There are definitely values of $\boldsymbol k$ where $e^{-i2\phi(\boldsymbol k)}$ smoothly crosses the negative real axis (i.e. where $\phi(\boldsymbol k) \approx \frac{\pi}{2}$, cf the plot in the OP), hence my original notion of 'square root' no longer suffices. Hence I must redefine my square root. I can use the one I wrote in the box at the top of this post, but that is only one particular choice.

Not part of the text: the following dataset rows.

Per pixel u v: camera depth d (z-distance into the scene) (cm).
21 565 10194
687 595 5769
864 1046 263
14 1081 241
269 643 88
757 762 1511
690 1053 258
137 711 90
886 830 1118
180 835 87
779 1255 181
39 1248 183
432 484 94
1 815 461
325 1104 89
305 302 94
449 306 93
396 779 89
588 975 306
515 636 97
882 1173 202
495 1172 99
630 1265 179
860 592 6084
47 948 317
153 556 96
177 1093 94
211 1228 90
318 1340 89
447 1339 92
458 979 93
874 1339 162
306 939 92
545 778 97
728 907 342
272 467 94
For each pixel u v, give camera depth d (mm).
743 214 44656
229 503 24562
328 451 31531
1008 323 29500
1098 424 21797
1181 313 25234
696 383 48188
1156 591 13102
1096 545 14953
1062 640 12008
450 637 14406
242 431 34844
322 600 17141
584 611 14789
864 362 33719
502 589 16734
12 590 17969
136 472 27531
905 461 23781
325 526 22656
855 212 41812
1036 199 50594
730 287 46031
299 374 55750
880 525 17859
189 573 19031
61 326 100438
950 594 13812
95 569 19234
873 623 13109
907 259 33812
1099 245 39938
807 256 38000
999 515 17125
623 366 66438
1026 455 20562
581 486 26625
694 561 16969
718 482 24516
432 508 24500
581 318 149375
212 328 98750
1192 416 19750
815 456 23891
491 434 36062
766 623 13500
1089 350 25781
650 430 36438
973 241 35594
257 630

More generally, any smooth function $\alpha(\boldsymbol k)$ defines a new square root $$\sqrt{f(\boldsymbol k)} \to e^{-i\alpha(\boldsymbol k)} \sqrt{e^{i2\alpha(\boldsymbol k)} f(\boldsymbol k)}$$

Hence we have $$\left\{ \begin{array}{rcl} \langle \psi^{(1)}(\boldsymbol k)|T|\psi^{(2)}(\boldsymbol k)\rangle &= &e^{-i\phi(\boldsymbol k)} \\ \small \sqrt{\langle \psi^{(1)}(\boldsymbol k)|T|\psi^{(2)}(\boldsymbol k)\rangle \langle \psi^{(2)}(\boldsymbol k)|T|\psi^{(1)}(\boldsymbol k)\rangle} &= &\small e^{-i\alpha(\boldsymbol k)}\sqrt{e^{i2(\alpha(\boldsymbol k)-\phi(\boldsymbol k))}} \end{array} \right.$$ where the $\sqrt{}$ on the right-hand side is now the one with the branch-cut at the negative real-axis. We now want to show that $(-1)^{\nu}$ is gauge invariant no matter what we choose as $\alpha(\boldsymbol k)$. The only condition this $\alpha(\boldsymbol k)$ needs to satisfy is that $e^{i2(\alpha(\boldsymbol k)-\phi(\boldsymbol k))}$ never crosses the negative real axis (because that is where the branch cut of the original square root lies). There are two qualitatively different sets of solutions to this:

  • $\boxed{-\frac{\pi}{2} < \alpha(\boldsymbol k)-\phi(\boldsymbol k) < \frac{\pi}{2}}$ In that case $\sqrt{e^{i2(\alpha(\boldsymbol k)-\phi(\boldsymbol k))}} = e^{i(\alpha(\boldsymbol k)-\phi(\boldsymbol k))}$. With such a choice of $\alpha(\boldsymbol k)$, we see that in fact each $\delta_{\boldsymbol k}$ is left invariant!
  • $\boxed{\frac{\pi}{2} < \alpha(\boldsymbol k)-\phi(\boldsymbol k) < \frac{3\pi}{2}}$ In that case $$\sqrt{e^{i2(\alpha(\boldsymbol k)-\phi(\boldsymbol k))}} = \exp \left( i\frac{2(\alpha(\boldsymbol k)-\phi(\boldsymbol k))-2\pi}{2} \right) = -e^{i(\alpha(\boldsymbol k)-\phi(\boldsymbol k))}$$ Hence in this case, each $\delta_{\boldsymbol k} \to - \delta_{\boldsymbol k}$


It is not enough to consider the quantities mentioned in the OP. And it is not enough to just choose a gauge where $|\psi^{0}(\boldsymbol k)\rangle$ and $|\psi^{1}(\boldsymbol k)\rangle$ are smooth. One in fact has to make sure that for each $\boldsymbol k$, $\sqrt{\langle \psi^{(1)}(-\boldsymbol k)|T|\psi^{(2)}(\boldsymbol k)\rangle \langle \psi^{(2)}(\boldsymbol k)|T|\psi^{(1)}(-\boldsymbol k)\rangle}$ is a smooth function. (I have inserted the minus signs here because if one lets $T$ also act on the momenta then without the minus it would be trivially zero, except at the four invariant points.) This means that if one does a gauge transformation, one might be require to shift the branch cut of the square root (in a $\boldsymbol k$-dependent way). This is in such a way that at the end of the day, $(-1)^\nu$ is invariant. Note: one such choice to resolve the paradox in the OP has the property that $\sqrt{1} = -1$ at $\boldsymbol k = (0,0)$.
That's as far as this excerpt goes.